Restructurings at Goldman always receive lots of attention, because of the aura the firm still has, but they are also usually an example of boring competence. Goldman is the bank to beat precisely because it rotates senior staff through divisions, cultivates the next generation assiduously, and successfully replaces individual loyalties with loyalties to the broader whole. 

There’s only so much Kremlinology a journalist can generate when everyone is basically pulling together in the service of making stupendous amounts of money.

It was a big week, too, for regulation. The luminaries of the derivatives market descended on Lisbon for the International Swaps and Derivatives Association’s annual general meeting, where, for probably the eighth year running, regulation was top of the agenda. This time, it was joined by Brexit for the first time, with another round of salvos in the euro clearing fight.

The European Securities and Markets Authority’s chairman Steven Maijoor made it clear, again, that ESMA doesn’t regard euro clearing in London after Brexit as a safe option. 

But Christopher Giancarlo, acting head of the US Commodities and Futures Trading Commission, highlighted the absurdity of this approach — and hinted at a retaliatory review of dollar clearing if ESMA keeps pushing for it.

“To date, the US has not deemed a body of water — even as large as the Atlantic Ocean — as an impediment to effective CCP supervision and examination," said Giancarlo.

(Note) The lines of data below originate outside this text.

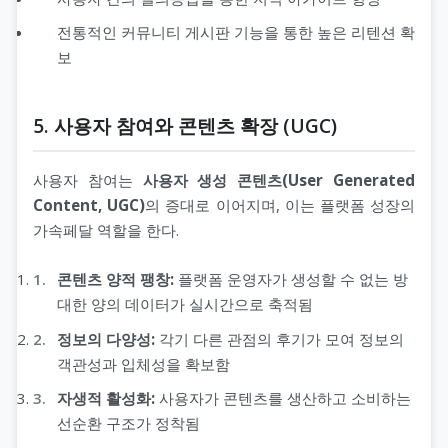
전통적인 커뮤니티 게시판 기능을 통한 높은 리텐션 확
보
5. 사용자 참여와 콘텐츠 확장 (UGC)
사용자 참여는
사용자 생성 콘텐츠(User Generated
Content, UGC)
의 증대로 이어지며, 이는 플랫폼 성장의
가속페달 역할을 한다.
콘텐츠 양적 팽창:
플랫폼 운영자가 생성할 수 없는 방
대한 양의 데이터가 실시간으로 축적됨
정보의 다양성:
각기 다른 관점의 후기가 모여 정보의
객관성과 입체성을 확보함
자생적 활성화:
사용자가 콘텐츠를 생산하고 소비하는
선순환 구조가 정착됨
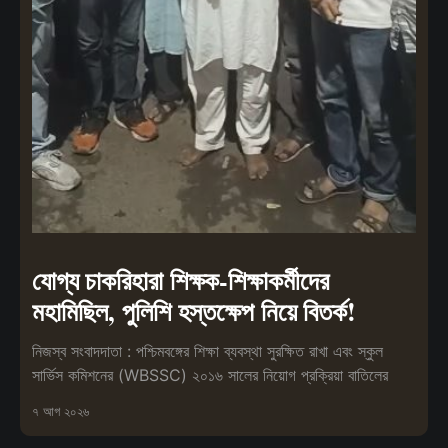
যোগ্য চাকরিহারা শিক্ষক-শিক্ষাকর্মীদের
মহামিছিল, পুলিশি হস্তক্ষেপ নিয়ে বিতর্ক!
নিজস্ব সংবাদদাতা : পশ্চিমবঙ্গের শিক্ষা ব্যবস্থা সুরক্ষিত রাখা এবং স্কুল
সার্ভিস কমিশনের (WBSSC) ২০১৬ সালের নিয়োগ প্রক্রিয়া বাতিলের
৭ আগ ২০২৬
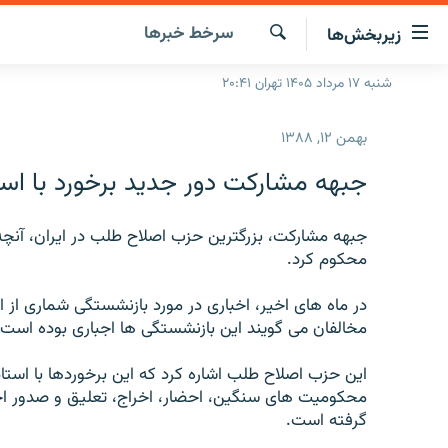
ینک‌های
سرخط‌ خبرها
زیربخش‌ها
ابلیت
سترسی
جستجو
شنبه ۱۷ مرداد ۱۴۰۵ تهران ۲۰:۴۱
صفحه اصلی
ازگشت
ایران
ازگشت
بهمن ۱۲, ۱۳۸۸
ه
جهان
نوی
جبهه مشارکت دور جديد برخورد با است
صلی
رادیو
فتن
پادکست
جبهه مشارکت، بزرگترين حزب اصلاح طلب در ايران، آنچه ر
انتخاب کنید و بشنوید
ه
محکوم کرد.
فحه
چندرسانه‌ای
برنامه‌های رادیویی
ستجو
در ماه های اخير، اخباری در مورد بازنشستگی شماری از ا
زنان فردا
فرکانس‌ها
گزارش‌های تصویری
مخالفان می گويند اين بازنشستگی ها اجباری بوده است.
گزارش‌های ویدئویی
اين حزب اصلاح طلب اشاره کرد که اين برخوردها با استا
محکوميت های سنگين، احضار، اخراج، تعليق و صدور احک
گرفته است.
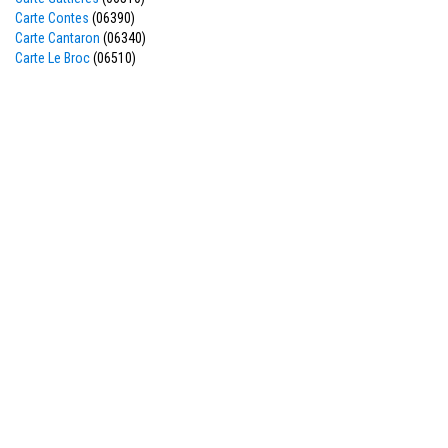
Carte Contes
(06390)
Carte Cantaron
(06340)
Carte Le Broc
(06510)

Giancarlo, a former GFI executive who has inspired a bubbling-up of industry optimism on regulation, also took the opportunity to extol the virtues of market liquidity and the principal trading modelmusic to the ears of delegates.

Finally, GlobalCapital delivered some more exclusive regulatory content, when it sat down with Paul Tang, the MEP who terrified the European securitization market last year with proposals to bump up risk retention rules.

Tang has been willing to engage with the industry, and gave the keynote address to 3,000 profoundly hungover delegates at Global ABS last year. But despite promising a “critical but constructive” framework for securitization, he does seem determined to make risk retention more challenging.